• [Work request]: Nothing but an exact reproduction of the records, pictures excluded, should be returned.
(Data to use)
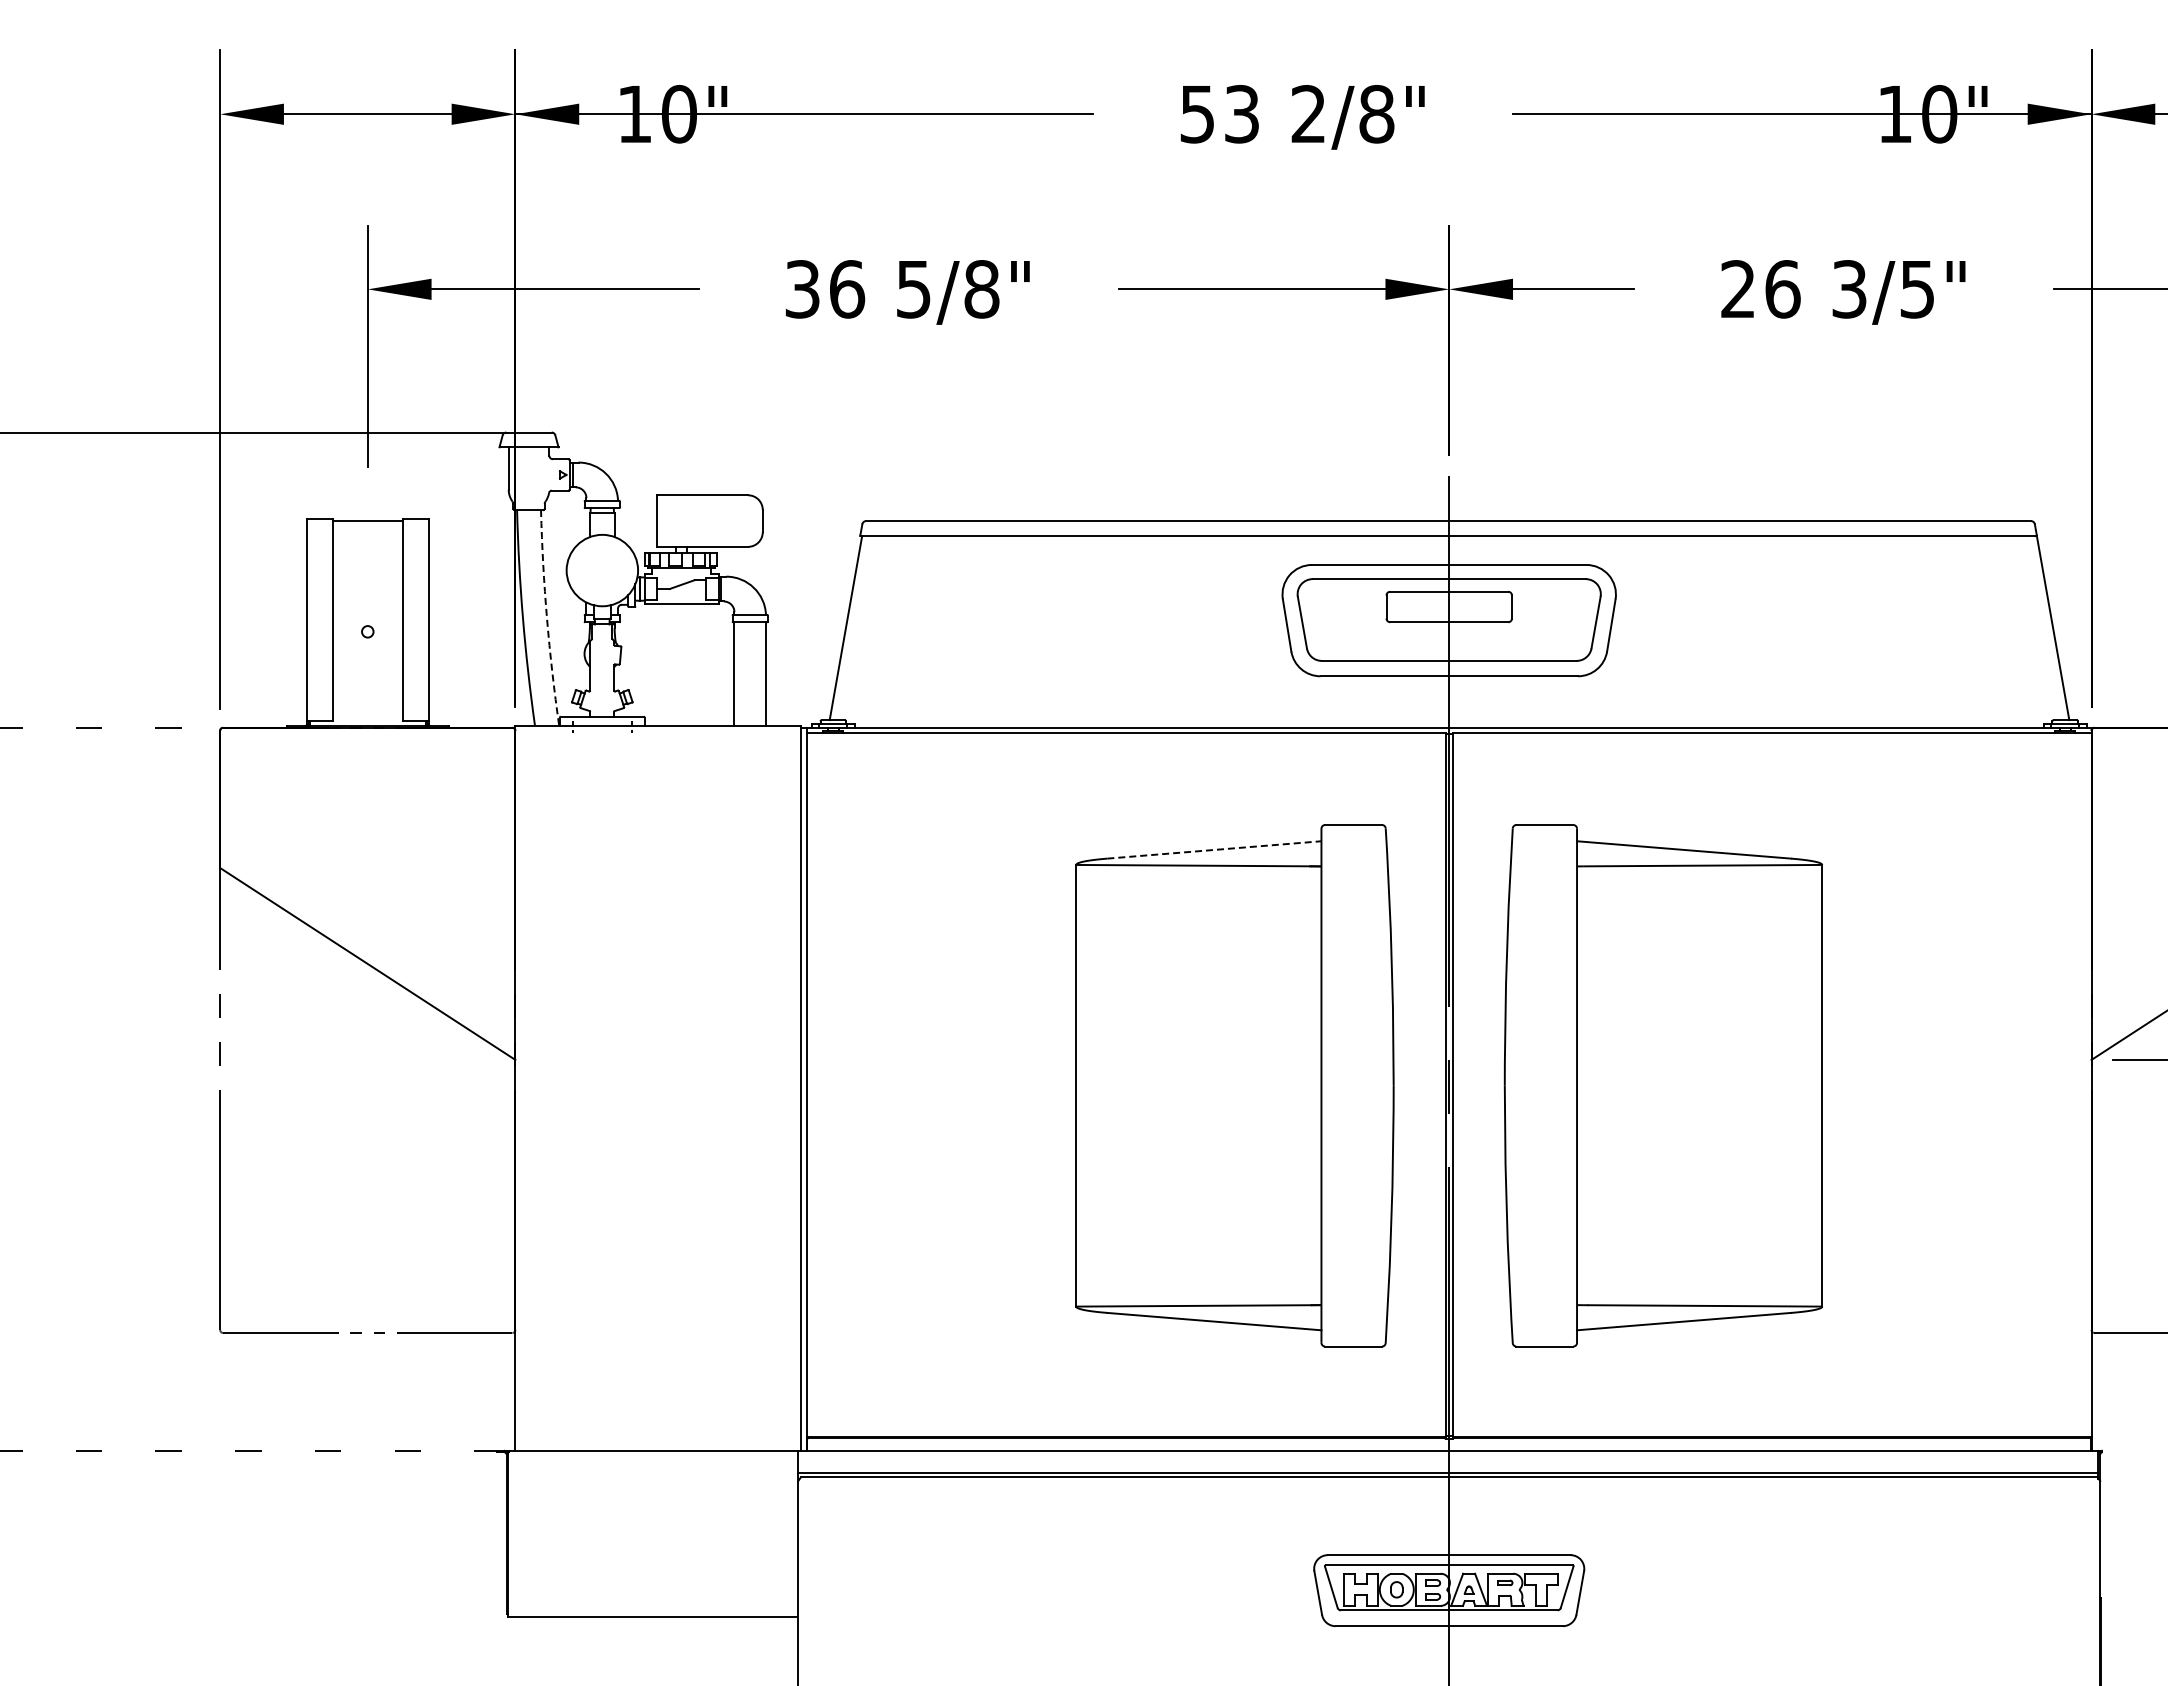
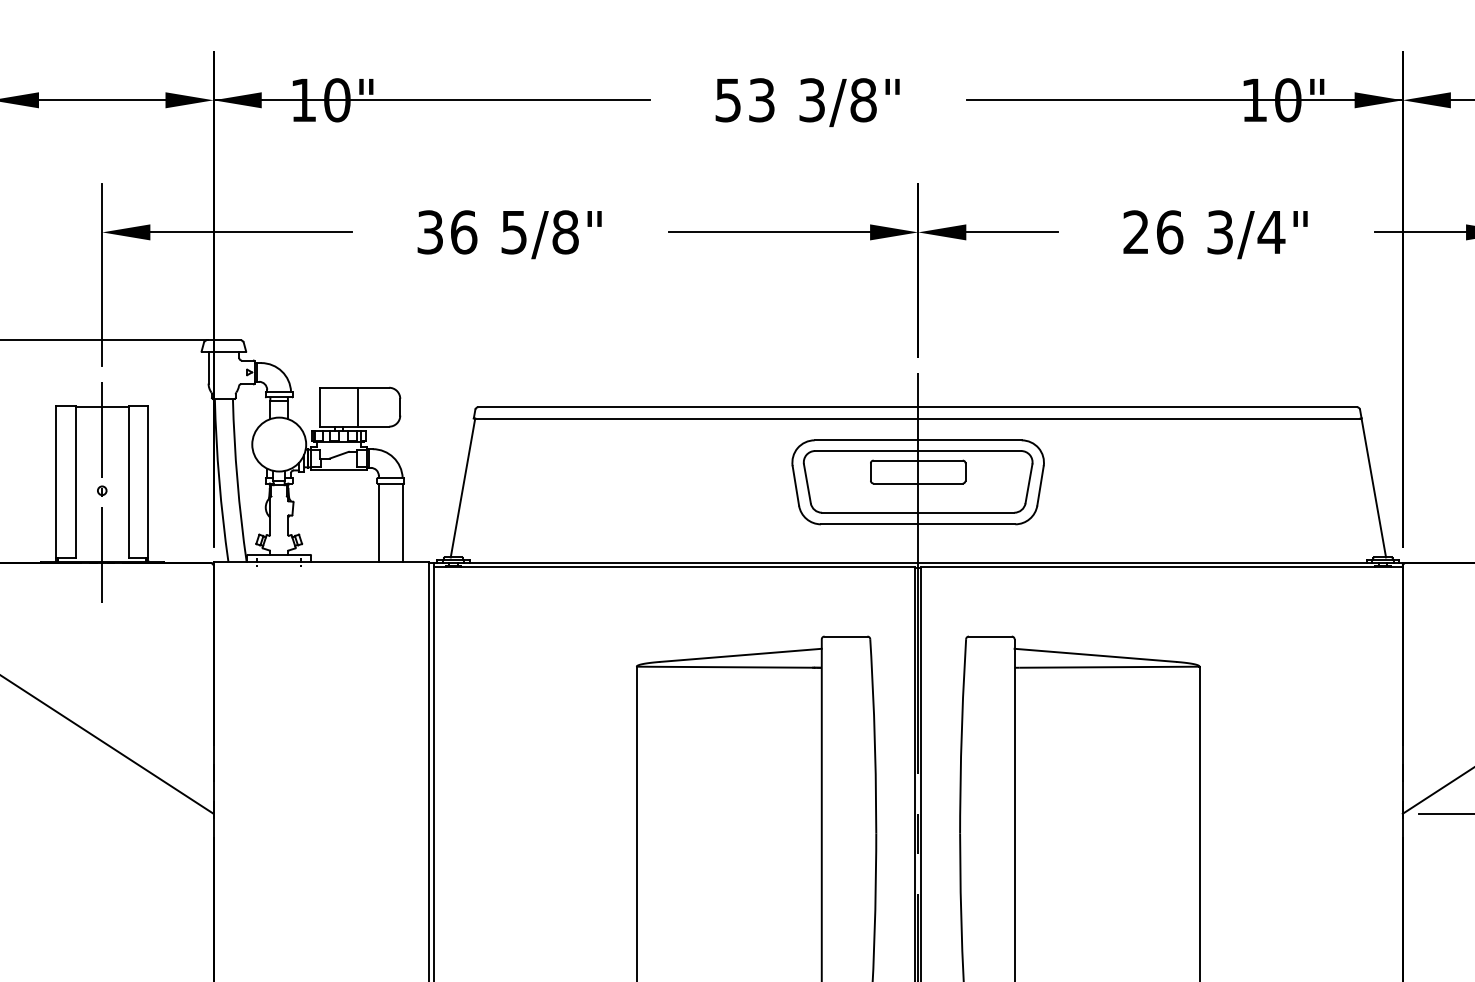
text: (1308, 114) -> (812, 100), 2/8" -> 3/8"
text: (1917, 289) -> (1271, 232), 3/5" -> 3/4"
line: (706, 520) -> (357, 406), added
arc: (547, 618) -> (237, 480), dashed -> solid
line: (367, 634) -> (102, 492), added
line: (1214, 849) -> (741, 655), dashed -> solid

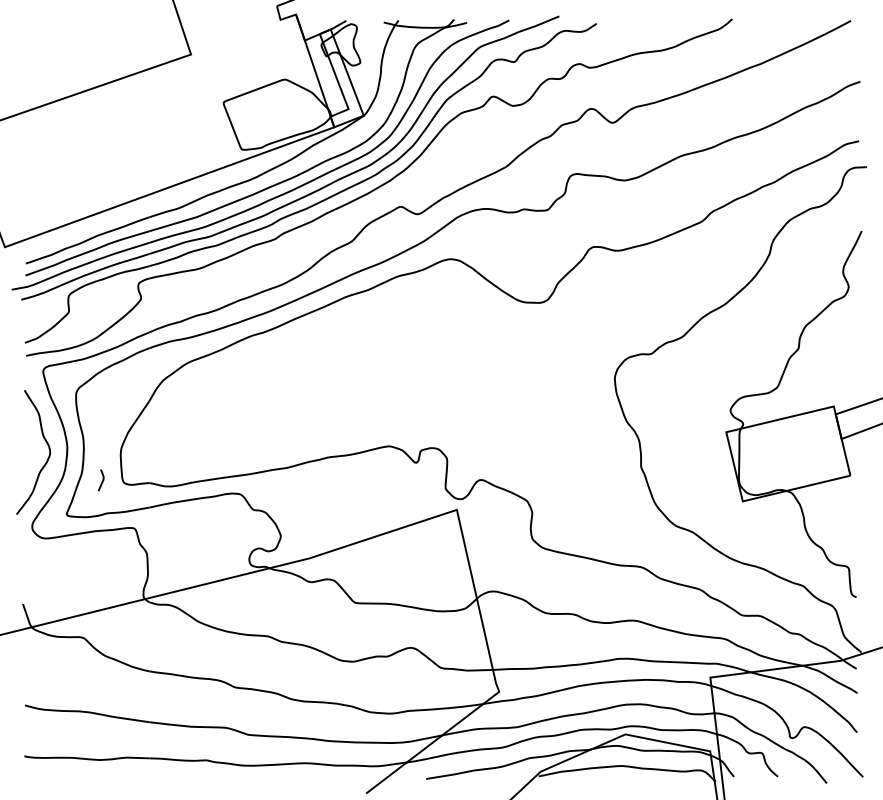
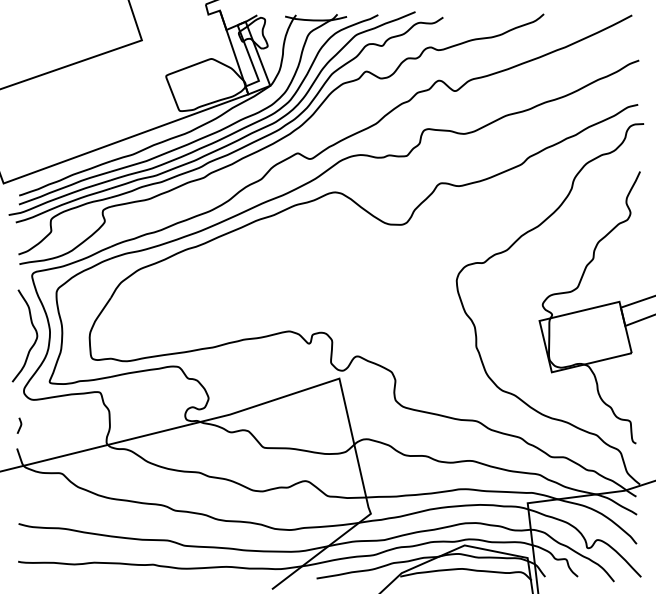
line: (101, 481) -> (19, 426), moved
(End Data to use)
• [Result]:
text: (1308, 114) -> (812, 100), 2/8" -> 3/8"
text: (1917, 289) -> (1271, 232), 3/5" -> 3/4"
line: (706, 520) -> (357, 406), added
arc: (547, 618) -> (237, 480), dashed -> solid
line: (367, 634) -> (102, 492), added
line: (1214, 849) -> (741, 655), dashed -> solid

line: (101, 481) -> (19, 426), moved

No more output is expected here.